=== Section Start ===

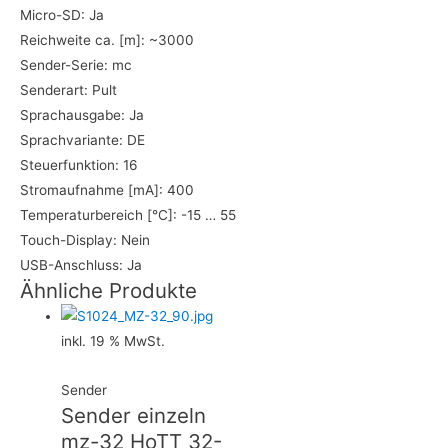
Micro-SD: Ja
Reichweite ca. [m]: ~3000
Sender-Serie: mc
Senderart: Pult
Sprachausgabe: Ja
Sprachvariante: DE
Steuerfunktion: 16
Stromaufnahme [mA]: 400
Temperaturbereich [°C]: -15 … 55
Touch-Display: Nein
USB-Anschluss: Ja
Ähnliche Produkte
inkl. 19 % MwSt.
Sender
Sender einzeln
mz-32 HoTT 32-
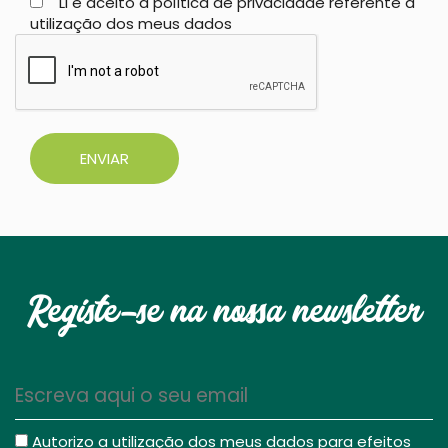
Li e aceito a política de privacidade referente à
utilização dos meus dados
ENVIAR
Registe-se na nossa newsletter
Autorizo a utilização dos meus dados para efeitos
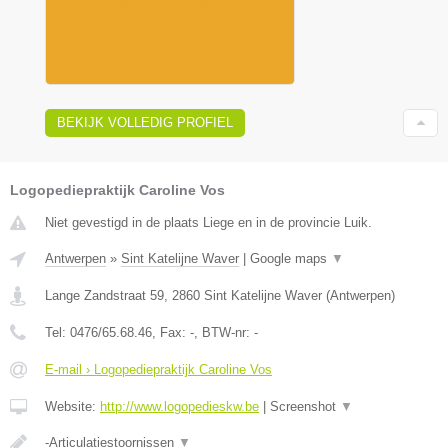
BEKIJK VOLLEDIG PROFIEL
Logopediepraktijk Caroline Vos
Niet gevestigd in de plaats Liege en in de provincie Luik.
Antwerpen
»
Sint Katelijne Waver
|
Google maps
▼
Lange Zandstraat 59
,
2860
Sint Katelijne Waver
(
Antwerpen
)
Tel:
0476/65.68.46
, Fax:
-
, BTW-nr:
-
E-mail › Logopediepraktijk Caroline Vos
Website:
http://www.logopedieskw.be
|
Screenshot
▼
-Articulatiestoornissen
▼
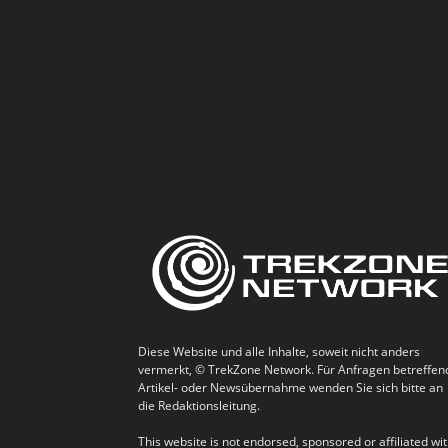
Diese Website und alle Inhalte, soweit nicht anders
vermerkt, © TrekZone Network. Für Anfragen betreffen
Artikel- oder Newsübernahme wenden Sie sich bitte an
die Redaktionsleitung.
This website is not endorsed, sponsored or affiliated wi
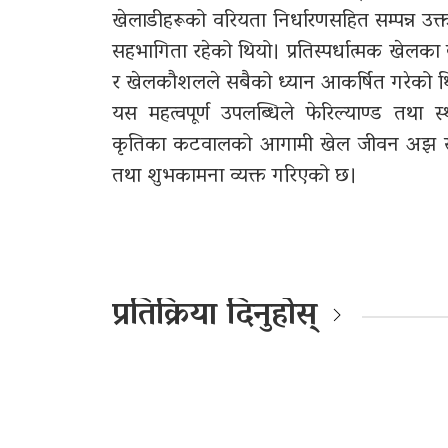
खेलाडीहरूको वरियता निर्धारणसहित सम्पन्न उक्
सहभागिता रहेको थियो। प्रतिस्पर्धात्मक खे
र खेलकौशलले सबैको ध्यान आकर्षित गरेको थ
यस महत्वपूर्ण उपलब्धिले फेरिल्याण्ड तथा 
कृतिका कटवालको आगामी खेल जीवन अझ सफल 
तथा शुभकामना व्यक्त गरिएको छ।
प्रतिक्रिया दिनुहोस्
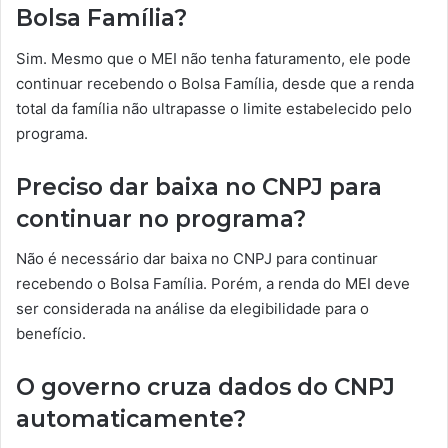
Bolsa Família?
Sim. Mesmo que o MEI não tenha faturamento, ele pode
continuar recebendo o Bolsa Família, desde que a renda
total da família não ultrapasse o limite estabelecido pelo
programa.
Preciso dar baixa no CNPJ para
continuar no programa?
Não é necessário dar baixa no CNPJ para continuar
recebendo o Bolsa Família. Porém, a renda do MEI deve
ser considerada na análise da elegibilidade para o
benefício.
O governo cruza dados do CNPJ
automaticamente?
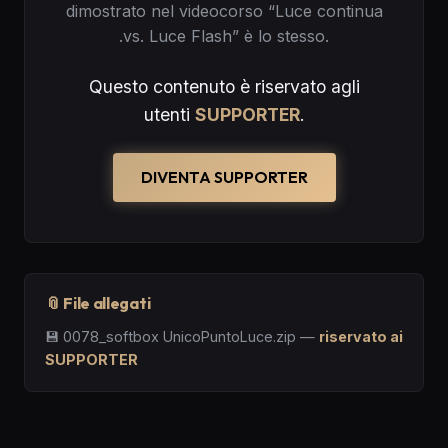
dimostrato nel videocorso “Luce continua
.vs. Luce Flash” è lo stesso.
Questo contenuto è riservato agli
utenti
SUPPORTER
.
DIVENTA SUPPORTER
📎 File allegati
💾
0078_softbox UnicoPuntoLuce.zip
—
riservato ai
SUPPORTER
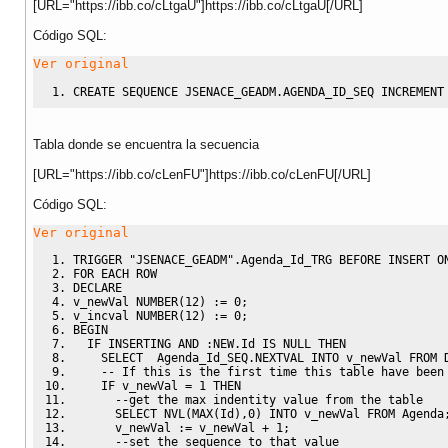
[URL="https://ibb.co/cLtgaU"]https://ibb.co/cLtgaU[/URL]
Código SQL:
Ver original
CREATE
SEQUENCE
 JSENACE_GEADM
.
AGENDA_ID_SEQ 
INCREMENT
Tabla donde se encuentra la secuencia
[URL="https://ibb.co/cLenFU"]https://ibb.co/cLenFU[/URL]
Código SQL:
Ver original
TRIGGER
"JSENACE_GEADM"
.
Agenda_Id_TRG 
BEFORE
INSERT
O
FOR
 EACH 
ROW
DECLARE
v_newVal 
NUMBER
(
12
)
 :
=
0
;
v_incval 
NUMBER
(
12
)
 :
=
0
;
BEGIN
IF
 INSERTING 
AND
 :
NEW
.
Id 
IS
NULL
THEN
SELECT
  Agenda_Id_SEQ
.
NEXTVAL
INTO
 v_newVal 
FROM
 
-- If this is the first time this table have been
IF
 v_newVal 
=
1
THEN
--get the max indentity value from the table
SELECT
 NVL
(
MAX
(
Id
)
,
0
)
INTO
 v_newVal 
FROM
 Agenda
      v_newVal :
=
 v_newVal 
+
1
;
--set the sequence to that value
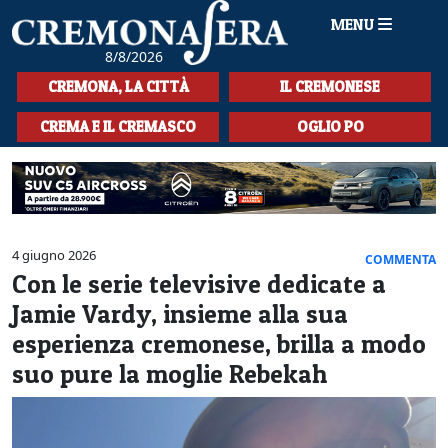
MENU
8/8/2026
HOME
CREMONA, LA CITTÀ
IL CREMONESE
CRONACA
CREMA E IL CREMASCO
OGLIO PO
SPORT
LA MUSICA
CULTURA
4 giugno 2026
COMMENTA
Con le serie televisive dedicate a
LA STORIA
Jamie Vardy, insieme alla sua
SPETTACOLI
esperienza cremonese, brilla a modo
suo pure la moglie Rebekah
L'EDITORIALE
SEZIONI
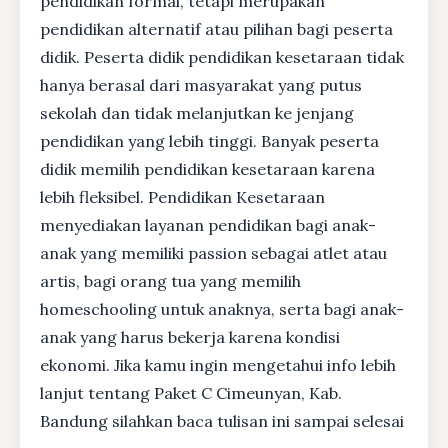
pendidikan formal, tetapi merupakan
pendidikan alternatif atau pilihan bagi peserta
didik. Peserta didik pendidikan kesetaraan tidak
hanya berasal dari masyarakat yang putus
sekolah dan tidak melanjutkan ke jenjang
pendidikan yang lebih tinggi. Banyak peserta
didik memilih pendidikan kesetaraan karena
lebih fleksibel. Pendidikan Kesetaraan
menyediakan layanan pendidikan bagi anak-
anak yang memiliki passion sebagai atlet atau
artis, bagi orang tua yang memilih
homeschooling untuk anaknya, serta bagi anak-
anak yang harus bekerja karena kondisi
ekonomi. Jika kamu ingin mengetahui info lebih
lanjut tentang Paket C Cimeunyan, Kab.
Bandung silahkan baca tulisan ini sampai selesai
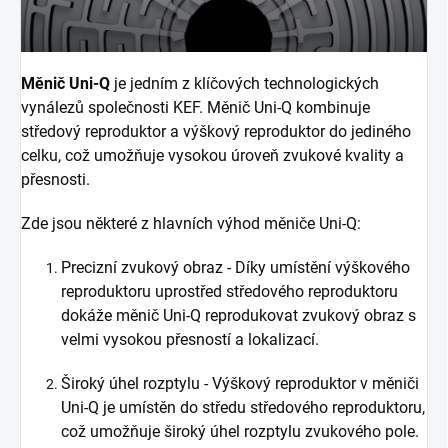
Měnič Uni-Q
je jedním z klíčových technologických
vynálezů společnosti KEF. Měnič Uni-Q kombinuje
středový reproduktor a výškový reproduktor do jediného
celku, což umožňuje vysokou úroveň zvukové kvality a
přesnosti.
Zde jsou některé z hlavních výhod měniče Uni-Q:
Precizní zvukový obraz - Díky umístění výškového
reproduktoru uprostřed středového reproduktoru
dokáže měnič Uni-Q reprodukovat zvukový obraz s
velmi vysokou přesností a lokalizací.
Široký úhel rozptylu - Výškový reproduktor v měniči
Uni-Q je umístěn do středu středového reproduktoru,
což umožňuje široký úhel rozptylu zvukového pole.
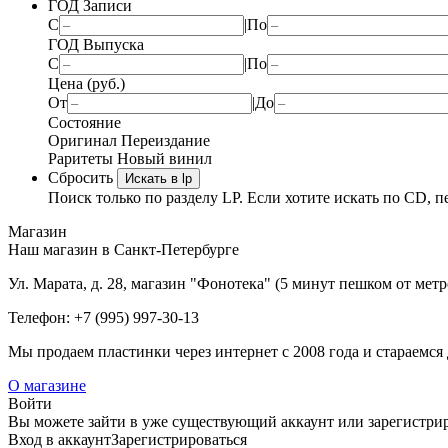
ГОД Записи
С
|
По
ГОД Выпуска
С
|
По
Цена (руб.)
От
|
До
Состояние
Оригинал
Переиздание
Раритеты
Новый винил
Сбросить
Искать в lp
Поиск только по разделу LP. Если хотите искать по CD, п
Магазин
Наш магазин в Санкт-Петербурге
Ул. Марата, д. 28, магазин "Фонотека" (5 минут пешком от мет
Телефон: +7 (995) 997-30-13
Мы продаем пластинки через интернет c 2008 года и стараемся 
О магазине
Войти
Вы можете зайти в уже существующий аккаунт или зарегистриро
Вход
в аккаунт
Зарегистрироваться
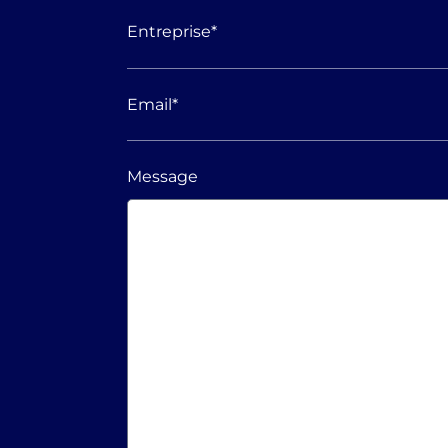
Entreprise
*
Email
*
Message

=== Section End ===

WHAT YOU ARE ASKED TO DO: Reproduce word for word the lines from the line holding "Uni-Q je umístěn" through the last line of the material above, inclusive, and keep pictures out of it.

RESULT FOR THIS EXERCISE:
Uni-Q je umístěn do středu středového reproduktoru,
což umožňuje široký úhel rozptylu zvukového pole.
ГОД Записи
С
|
По
ГОД Выпуска
С
|
По
Цена (руб.)
От
|
До
Состояние
Оригинал
Переиздание
Раритеты
Новый винил
Сбросить
Искать в lp
Поиск только по разделу LP. Если хотите искать по CD, п
Магазин
Наш магазин в Санкт-Петербурге
Ул. Марата, д. 28, магазин "Фонотека" (5 минут пешком от мет
Телефон: +7 (995) 997-30-13
Мы продаем пластинки через интернет c 2008 года и стараемся 
О магазине
Войти
Вы можете зайти в уже существующий аккаунт или зарегистриро
Вход
в аккаунт
Зарегистрироваться
Entreprise
*
Email
*
Message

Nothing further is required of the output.